Overall, it’s ok, but nothing spectacular.  Here is my suggestion.  Starting tom morrow, go to EXT.  Find the beta1 demo of the Web Desktop.  I would immediately swap your UI for that framework and embed your application into it.  If you do, you will leapfrog your competition by 10 miles in 10 days.  I have seen a sample of it and it is “kick you in the nuts” fantastic.   (That’s good)


Comments

7 responses to “The UX of Freshlogic”

  1. Glen, if you want to get paid to do UX reviews, I would very strongly suggest setting it up as a side consulting business on a separate site. At the very least, you’ll need to carefully delineate blog content that you’re paid to create versus content that you create for free or risk falling afoul of Google’s “no paid links” rubric.

    See: http://searchengineland.com/071007-173841.php and many others for some details on how to do it without messing up your Google juice.

  2. Glen Lipka Avatar
    Glen Lipka

    Nah, I don’t really want to be paid to do a review on my blog. I’d be happy to be paid to do a private review, but truthfully, I just do it for the fun of it. The reviews on this blog are purely for the love of UX. That way I feel I can say whatever I want.

    However, I still should put in a Amazon wishlist for you to get me cool Chanukah presents!
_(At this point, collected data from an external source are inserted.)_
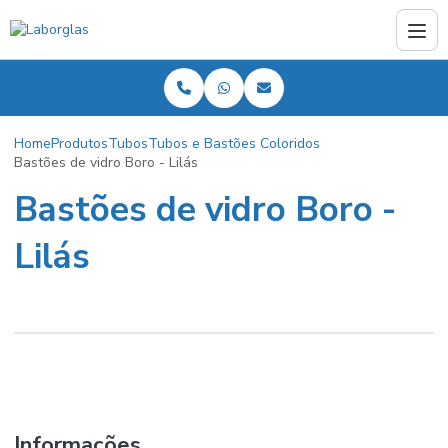
Home
Produtos
Tubos
Tubos e Bastões Coloridos
Bastões de vidro Boro - Lilás
Bastões de vidro Boro -
Lilás
Informações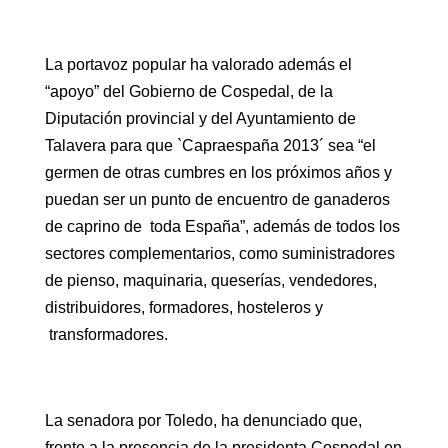
La portavoz popular ha valorado además el
“apoyo” del Gobierno de Cospedal, de la
Diputación provincial y del Ayuntamiento de
Talavera para que `Capraespaña 2013´ sea “el
germen de otras cumbres en los próximos años y
puedan ser un punto de encuentro de ganaderos
de caprino de toda España”, además de todos los
sectores complementarios, como suministradores
de pienso, maquinaria, queserías, vendedores,
distribuidores, formadores, hosteleros y
transformadores.
La senadora por Toledo, ha denunciado que,
frente a la presencia de la presidenta Cospedal en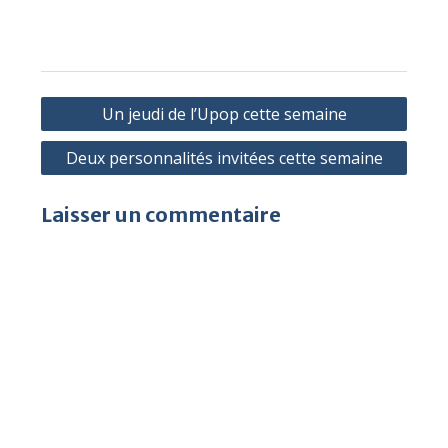
Navigation
Un jeudi de l’Upop cette semaine
de
Deux personnalités invitées cette semaine
l’article
Laisser un commentaire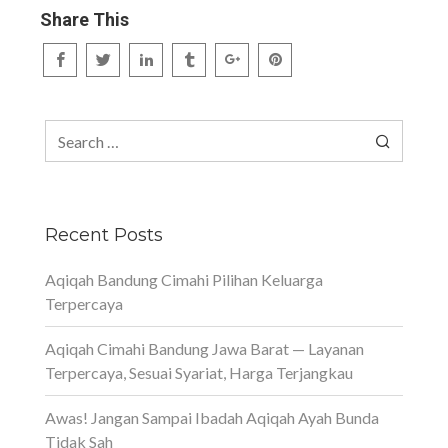
Share This
Search
for:
Recent Posts
Aqiqah Bandung Cimahi Pilihan Keluarga
Terpercaya
Aqiqah Cimahi Bandung Jawa Barat — Layanan
Terpercaya, Sesuai Syariat, Harga Terjangkau
Awas! Jangan Sampai Ibadah Aqiqah Ayah Bunda
Tidak Sah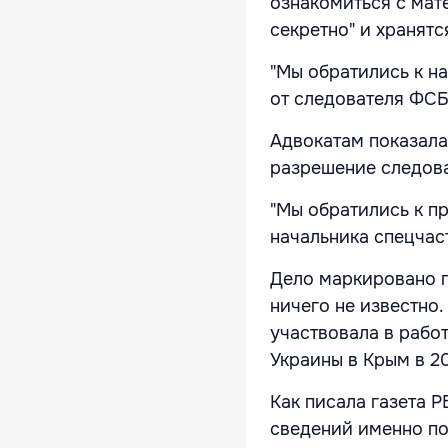
ознакомиться с мат
секретно" и хранят
"Мы обратились к н
от следователя ФСБ"
Адвокатам показала
разрешение следова
"Мы обратились к п
начальника спецчаст
Дело маркировано г
ничего не известно
участвовала в работ
Украины в Крым в 20
Как писала газета Р
сведений именно по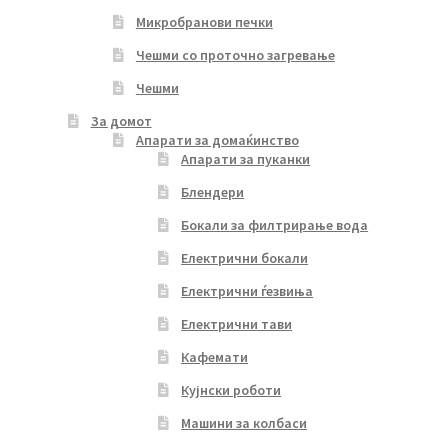
Микробранови печки
Чешми со проточно загревање
Чешми
За домот
Апарати за домаќинство
Апарати за пуканки
Блендери
Бокали за филтрирање вода
Електрични бокали
Електрични ѓезвиња
Електрични тави
Кафемати
Кујнски роботи
Машини за колбаси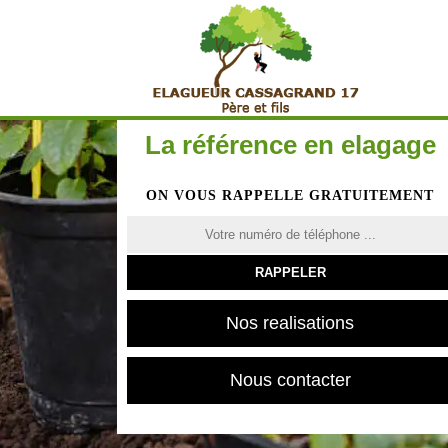
La référence en elagage
ON VOUS RAPPELLE GRATUITEMENT
Nos realisations
Nous contacter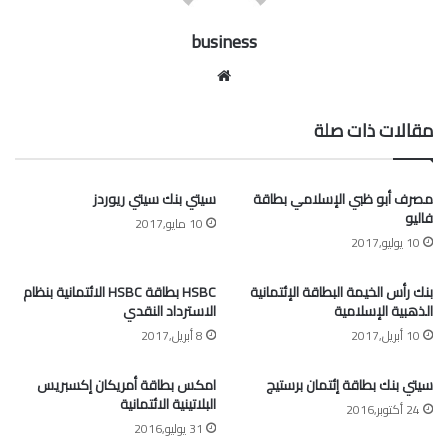
business
موقع
الويب
مقالات ذات صلة
مصرف أبو ظبي الإسلامي بطاقة
سيتي بنك سيتي ريوردز
فاليو
10 مايو,2017
10 يوليو,2017
بنك رأس الخيمة البطاقة الإئتمانية
HSBC بطاقة HSBC الائتمانية بنظام
الذهبية الإسلامية
الاسترداد النقدي
10 أبريل,2017
8 أبريل,2017
سيتي بنك بطاقة إئتمان برستيج
امكس بطاقة أمريكان إكسبريس
البلاتينية الائتمانية
24 أكتوبر,2016
31 يوليو,2016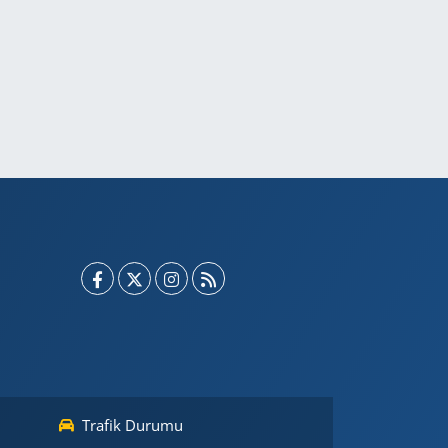
Trafik Durumu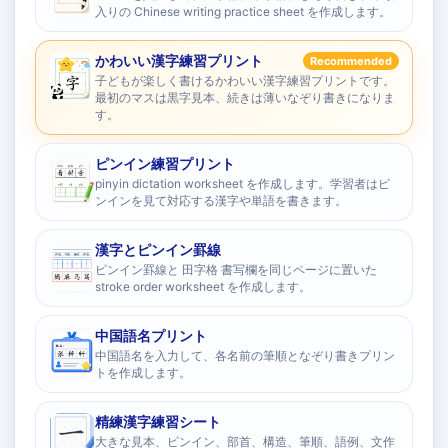
入りの Chinese writing practice sheet を作成します。
かわいい漢字練習プリント
Recommended
子どもが楽しく書けるかわいい漢字練習プリントです。
最初のマスは黒字見本、続きは薄いなぞり書きになりま
す。
ピンイン練習プリント
pinyin dictation worksheet を作成します。学習者はピ
ンインを見て対応する漢字や単語を書きます。
漢字とピンイン罫線
ピンイン罫線と 田字格 書写欄を同じページに置いた
stroke order worksheet を作成します。
中国語名プリント
中国語名を入力して、各名前の筆順となぞり書きプリン
トを作成します。
精練漢字練習シート
大きな見本、ピンイン、部首、構造、筆順、語例、文作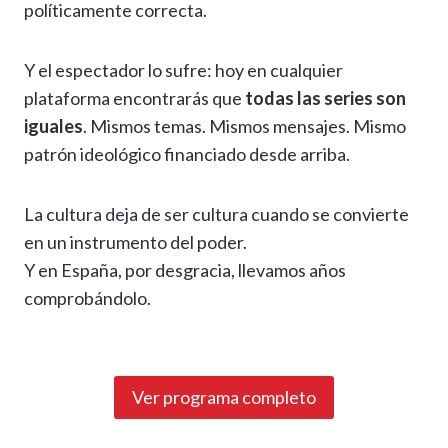
políticamente correcta.
Y el espectador lo sufre: hoy en cualquier
plataforma encontrarás que
todas las series son
iguales
. Mismos temas. Mismos mensajes. Mismo
patrón ideológico financiado desde arriba.
La cultura deja de ser cultura cuando se convierte
en un instrumento del poder.
Y en España, por desgracia, llevamos años
comprobándolo.
Ver programa completo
  3. However, I still should put in a Amazon wishlist for you to get me cool Chanukah presents!

    LOL.

  4. Can’t believe I missed this review until now! Good thoughts! We have some work to do on “Folders” before it’s as nice as our Web 2.0 mapping application called “Atlas”.

    You should give that one a review; we just did a bunch of enhancements… I think you might like it (http://atlas.freshlogicstudios.com/)

  5. Glen Lipka Avatar
    Glen Lipka

    @shawn: I took a look at it. I just don’t get it. It’s pretty and all, but why not just use http://local.live.com. I don’t see the added benefit.

    It sort of feels like you are building stuff because you can, but not because of a huge demand from the market. You guys have oodles of talent that is visible from your work, but the products themselves just don’t seem breakthrough to me. Sorry.

    Folders has potential, but execution (as stated above) needs work. Atlas seems to be a visual “theme” on Microsoft’s site.

    I hate it when I am the bearer of bad news.

  6. @Glen: Agree with you that http://local.live.com is a great site, but last time I checked they don’t have near the specialized list of features Atlas provides. Not a shortcoming on their part. It’s not what their service is meant to do.

    Atlas provides many features above and beyond, including: events search, lowest gas price search, package tracking, wifi hotspot locator, movie showtimes… not to mention a GPS tracking API, Twitter feeds, Flickr integration… the list goes on.

    Too bad you don’t get it. At least we’re not the only ones who like it: http://scobleizer.com/2006/01/10/cool-virtual-earth-mashup/

  7. Glen Lipka Avatar
    Glen Lipka

    Sorry, I calls em as I sees em. It’s a nice interface. Not sure how you make money off it. I’m not saying it’s not cool in a vacuum. I am just saying, “You guys are super talented. This particular application seems a waste of your talent in terms of solving world hunger or other big problems.”